> _TASK TO COMPLETE_
Reproduce the text lines of every entry below word for word, and leave the pictures out of your answer.

Text data extracted from pages
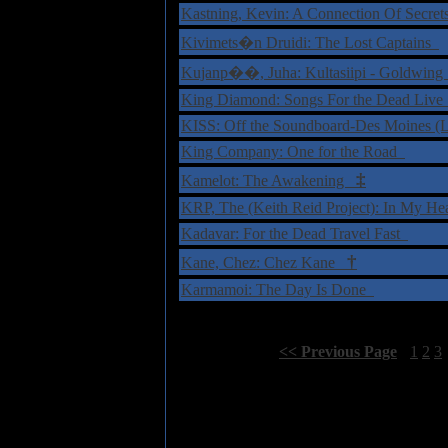
Kastning, Kevin: A Connection Of Secre
Kivimets�n Druidi: The Lost Captains
Kujanp��, Juha: Kultasiipi - Goldwin
King Diamond: Songs For the Dead Liv
KISS: Off the Soundboard-Des Moines (
King Company: One for the Road
‡
Kamelot: The Awakening
KRP, The (Keith Reid Project): In My H
Kadavar: For the Dead Travel Fast
†
Kane, Chez: Chez Kane
Karmamoi: The Day Is Done
Select Page:
[
<< Previous Page
]
1
2
3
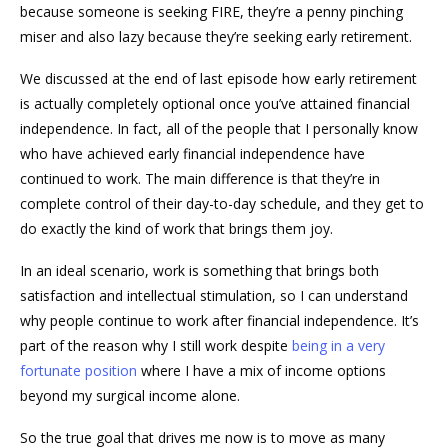
because someone is seeking FIRE, they’re a penny pinching
miser and also lazy because they’re seeking early retirement.
We discussed at the end of last episode how early retirement
is actually completely optional once you’ve attained financial
independence. In fact, all of the people that I personally know
who have achieved early financial independence have
continued to work. The main difference is that they’re in
complete control of their day-to-day schedule, and they get to
do exactly the kind of work that brings them joy.
In an ideal scenario, work is something that brings both
satisfaction and intellectual stimulation, so I can understand
why people continue to work after financial independence. It’s
part of the reason why I still work despite
being in a very
fortunate position
where I have a mix of income options
beyond my surgical income alone.
So the true goal that drives me now is to move as many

> _TASK RESPONSE_
Kastning, Kevin: A Connection Of Secre
Kivimets�n Druidi: The Lost Captains
Kujanp��, Juha: Kultasiipi - Goldwin
King Diamond: Songs For the Dead Liv
KISS: Off the Soundboard-Des Moines (
King Company: One for the Road
‡
Kamelot: The Awakening
KRP, The (Keith Reid Project): In My H
Kadavar: For the Dead Travel Fast
†
Kane, Chez: Chez Kane
Karmamoi: The Day Is Done
Select Page:
[
<< Previous Page
]
1
2
3
because someone is seeking FIRE, they’re a penny pinching
miser and also lazy because they’re seeking early retirement.
We discussed at the end of last episode how early retirement
is actually completely optional once you’ve attained financial
independence. In fact, all of the people that I personally know
who have achieved early financial independence have
continued to work. The main difference is that they’re in
complete control of their day-to-day schedule, and they get to
do exactly the kind of work that brings them joy.
In an ideal scenario, work is something that brings both
satisfaction and intellectual stimulation, so I can understand
why people continue to work after financial independence. It’s
part of the reason why I still work despite
being in a very
fortunate position
where I have a mix of income options
beyond my surgical income alone.
So the true goal that drives me now is to move as many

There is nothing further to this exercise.